- [How to complete this task]
Your answer is the lines below, exactly, from the one that contains "image of endometrial" through the one that contains "(IHC) image of", both included.

- [Saved data entries]
________

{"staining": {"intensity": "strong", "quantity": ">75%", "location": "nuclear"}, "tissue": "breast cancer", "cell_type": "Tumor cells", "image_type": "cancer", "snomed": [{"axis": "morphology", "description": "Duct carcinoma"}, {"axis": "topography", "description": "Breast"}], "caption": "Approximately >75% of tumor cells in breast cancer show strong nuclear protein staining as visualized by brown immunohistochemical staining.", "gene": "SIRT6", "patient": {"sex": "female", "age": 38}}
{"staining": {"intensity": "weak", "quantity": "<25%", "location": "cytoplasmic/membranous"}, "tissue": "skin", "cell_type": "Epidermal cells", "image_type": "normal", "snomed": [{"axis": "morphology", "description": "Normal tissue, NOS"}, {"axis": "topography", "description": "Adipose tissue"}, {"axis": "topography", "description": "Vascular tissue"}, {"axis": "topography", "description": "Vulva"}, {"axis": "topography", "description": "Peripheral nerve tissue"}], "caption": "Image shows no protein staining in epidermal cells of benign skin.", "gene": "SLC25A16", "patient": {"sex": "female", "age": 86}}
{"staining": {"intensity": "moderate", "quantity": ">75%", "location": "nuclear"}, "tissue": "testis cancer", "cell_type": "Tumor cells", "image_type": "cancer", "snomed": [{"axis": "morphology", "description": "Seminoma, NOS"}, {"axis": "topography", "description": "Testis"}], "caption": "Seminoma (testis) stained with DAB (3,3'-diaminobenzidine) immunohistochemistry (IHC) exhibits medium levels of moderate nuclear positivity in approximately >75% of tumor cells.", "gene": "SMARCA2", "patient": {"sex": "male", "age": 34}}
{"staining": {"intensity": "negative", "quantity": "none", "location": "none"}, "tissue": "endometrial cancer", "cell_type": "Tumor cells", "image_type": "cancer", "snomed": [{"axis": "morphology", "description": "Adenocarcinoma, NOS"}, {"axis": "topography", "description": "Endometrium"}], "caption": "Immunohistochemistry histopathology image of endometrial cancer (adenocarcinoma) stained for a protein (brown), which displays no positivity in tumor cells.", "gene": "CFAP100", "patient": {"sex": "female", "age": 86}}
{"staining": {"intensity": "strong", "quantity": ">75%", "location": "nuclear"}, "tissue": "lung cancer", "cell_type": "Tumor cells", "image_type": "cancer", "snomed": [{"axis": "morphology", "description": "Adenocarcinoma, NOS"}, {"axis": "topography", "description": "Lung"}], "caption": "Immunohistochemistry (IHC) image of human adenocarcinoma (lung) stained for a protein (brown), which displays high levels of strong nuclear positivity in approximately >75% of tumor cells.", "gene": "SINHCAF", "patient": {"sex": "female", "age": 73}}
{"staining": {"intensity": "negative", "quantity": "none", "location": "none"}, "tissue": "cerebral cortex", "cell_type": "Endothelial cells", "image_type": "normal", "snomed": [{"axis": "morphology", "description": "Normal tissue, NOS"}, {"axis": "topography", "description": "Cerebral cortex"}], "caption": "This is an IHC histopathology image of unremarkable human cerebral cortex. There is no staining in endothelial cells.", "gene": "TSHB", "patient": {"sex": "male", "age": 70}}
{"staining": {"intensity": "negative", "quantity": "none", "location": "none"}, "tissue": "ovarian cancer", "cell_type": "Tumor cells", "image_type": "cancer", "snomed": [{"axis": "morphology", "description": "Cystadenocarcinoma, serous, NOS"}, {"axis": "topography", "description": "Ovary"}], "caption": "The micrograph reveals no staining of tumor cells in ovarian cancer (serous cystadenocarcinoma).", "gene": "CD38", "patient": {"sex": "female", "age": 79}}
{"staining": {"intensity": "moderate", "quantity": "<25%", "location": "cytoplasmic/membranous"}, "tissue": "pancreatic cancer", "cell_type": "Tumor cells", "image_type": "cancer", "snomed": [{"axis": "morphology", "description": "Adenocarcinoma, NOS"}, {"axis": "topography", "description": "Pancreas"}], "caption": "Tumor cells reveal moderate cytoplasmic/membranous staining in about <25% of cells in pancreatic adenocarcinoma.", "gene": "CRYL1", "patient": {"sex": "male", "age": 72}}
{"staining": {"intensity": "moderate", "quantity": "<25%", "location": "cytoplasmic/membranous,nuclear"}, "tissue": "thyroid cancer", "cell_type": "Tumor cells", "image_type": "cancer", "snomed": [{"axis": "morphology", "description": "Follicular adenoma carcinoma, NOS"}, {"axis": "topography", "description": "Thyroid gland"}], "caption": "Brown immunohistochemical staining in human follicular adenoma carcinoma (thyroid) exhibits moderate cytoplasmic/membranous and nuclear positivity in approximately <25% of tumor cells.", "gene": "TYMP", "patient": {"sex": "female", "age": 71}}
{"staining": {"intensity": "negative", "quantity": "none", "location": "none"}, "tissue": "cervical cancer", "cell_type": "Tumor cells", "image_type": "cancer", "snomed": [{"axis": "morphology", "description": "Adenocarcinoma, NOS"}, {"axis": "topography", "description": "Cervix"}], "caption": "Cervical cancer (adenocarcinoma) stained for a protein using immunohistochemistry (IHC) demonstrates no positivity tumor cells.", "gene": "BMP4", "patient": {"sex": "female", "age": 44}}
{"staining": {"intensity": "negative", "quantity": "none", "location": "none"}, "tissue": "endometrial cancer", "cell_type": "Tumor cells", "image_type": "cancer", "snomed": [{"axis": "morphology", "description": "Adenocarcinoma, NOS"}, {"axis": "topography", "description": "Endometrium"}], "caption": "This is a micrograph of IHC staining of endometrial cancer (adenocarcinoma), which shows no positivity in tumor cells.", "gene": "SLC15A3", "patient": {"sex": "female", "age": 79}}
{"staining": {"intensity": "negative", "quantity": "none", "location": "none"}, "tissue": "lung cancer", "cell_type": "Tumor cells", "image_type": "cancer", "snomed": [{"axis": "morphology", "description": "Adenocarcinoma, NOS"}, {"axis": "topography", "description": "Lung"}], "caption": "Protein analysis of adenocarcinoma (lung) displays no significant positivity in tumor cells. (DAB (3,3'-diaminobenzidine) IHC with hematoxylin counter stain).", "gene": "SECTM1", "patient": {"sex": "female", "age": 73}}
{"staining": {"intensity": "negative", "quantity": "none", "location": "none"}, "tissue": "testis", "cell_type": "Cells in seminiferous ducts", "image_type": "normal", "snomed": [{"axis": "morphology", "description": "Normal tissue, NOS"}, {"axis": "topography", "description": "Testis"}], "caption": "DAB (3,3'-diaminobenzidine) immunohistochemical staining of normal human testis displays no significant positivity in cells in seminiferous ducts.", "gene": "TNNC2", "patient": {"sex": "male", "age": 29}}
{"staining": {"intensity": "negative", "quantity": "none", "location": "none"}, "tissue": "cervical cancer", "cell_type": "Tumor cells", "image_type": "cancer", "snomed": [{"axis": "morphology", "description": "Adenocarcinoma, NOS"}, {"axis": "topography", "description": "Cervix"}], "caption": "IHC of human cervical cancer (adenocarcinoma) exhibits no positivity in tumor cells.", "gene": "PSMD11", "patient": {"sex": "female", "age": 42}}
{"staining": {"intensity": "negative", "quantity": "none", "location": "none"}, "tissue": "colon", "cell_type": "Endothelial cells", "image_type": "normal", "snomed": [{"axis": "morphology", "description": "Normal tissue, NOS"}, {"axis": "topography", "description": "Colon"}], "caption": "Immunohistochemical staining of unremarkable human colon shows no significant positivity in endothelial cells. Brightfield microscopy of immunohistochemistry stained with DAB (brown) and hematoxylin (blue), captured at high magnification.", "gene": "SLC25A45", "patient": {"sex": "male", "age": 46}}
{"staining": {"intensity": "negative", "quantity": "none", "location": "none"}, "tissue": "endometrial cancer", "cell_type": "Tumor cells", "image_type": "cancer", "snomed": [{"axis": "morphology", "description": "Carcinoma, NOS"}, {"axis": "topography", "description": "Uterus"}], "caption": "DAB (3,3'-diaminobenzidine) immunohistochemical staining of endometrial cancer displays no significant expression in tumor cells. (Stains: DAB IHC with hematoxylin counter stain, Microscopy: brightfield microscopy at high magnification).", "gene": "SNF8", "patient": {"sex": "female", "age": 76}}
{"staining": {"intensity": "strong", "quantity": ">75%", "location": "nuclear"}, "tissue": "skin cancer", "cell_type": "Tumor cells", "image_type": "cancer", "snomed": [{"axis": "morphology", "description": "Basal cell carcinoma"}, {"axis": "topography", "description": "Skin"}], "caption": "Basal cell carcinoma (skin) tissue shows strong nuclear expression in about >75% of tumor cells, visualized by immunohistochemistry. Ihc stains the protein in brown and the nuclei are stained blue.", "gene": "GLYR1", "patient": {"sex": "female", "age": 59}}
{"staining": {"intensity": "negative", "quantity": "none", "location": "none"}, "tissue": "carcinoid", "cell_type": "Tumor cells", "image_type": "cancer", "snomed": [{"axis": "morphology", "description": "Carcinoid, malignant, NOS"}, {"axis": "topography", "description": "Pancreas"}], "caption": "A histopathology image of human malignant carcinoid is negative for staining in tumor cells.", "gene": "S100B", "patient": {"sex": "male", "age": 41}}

________

- [Solution]
{"staining": {"intensity": "negative", "quantity": "none", "location": "none"}, "tissue": "endometrial cancer", "cell_type": "Tumor cells", "image_type": "cancer", "snomed": [{"axis": "morphology", "description": "Adenocarcinoma, NOS"}, {"axis": "topography", "description": "Endometrium"}], "caption": "Immunohistochemistry histopathology image of endometrial cancer (adenocarcinoma) stained for a protein (brown), which displays no positivity in tumor cells.", "gene": "CFAP100", "patient": {"sex": "female", "age": 86}}
{"staining": {"intensity": "strong", "quantity": ">75%", "location": "nuclear"}, "tissue": "lung cancer", "cell_type": "Tumor cells", "image_type": "cancer", "snomed": [{"axis": "morphology", "description": "Adenocarcinoma, NOS"}, {"axis": "topography", "description": "Lung"}], "caption": "Immunohistochemistry (IHC) image of human adenocarcinoma (lung) stained for a protein (brown), which displays high levels of strong nuclear positivity in approximately >75% of tumor cells.", "gene": "SINHCAF", "patient": {"sex": "female", "age": 73}}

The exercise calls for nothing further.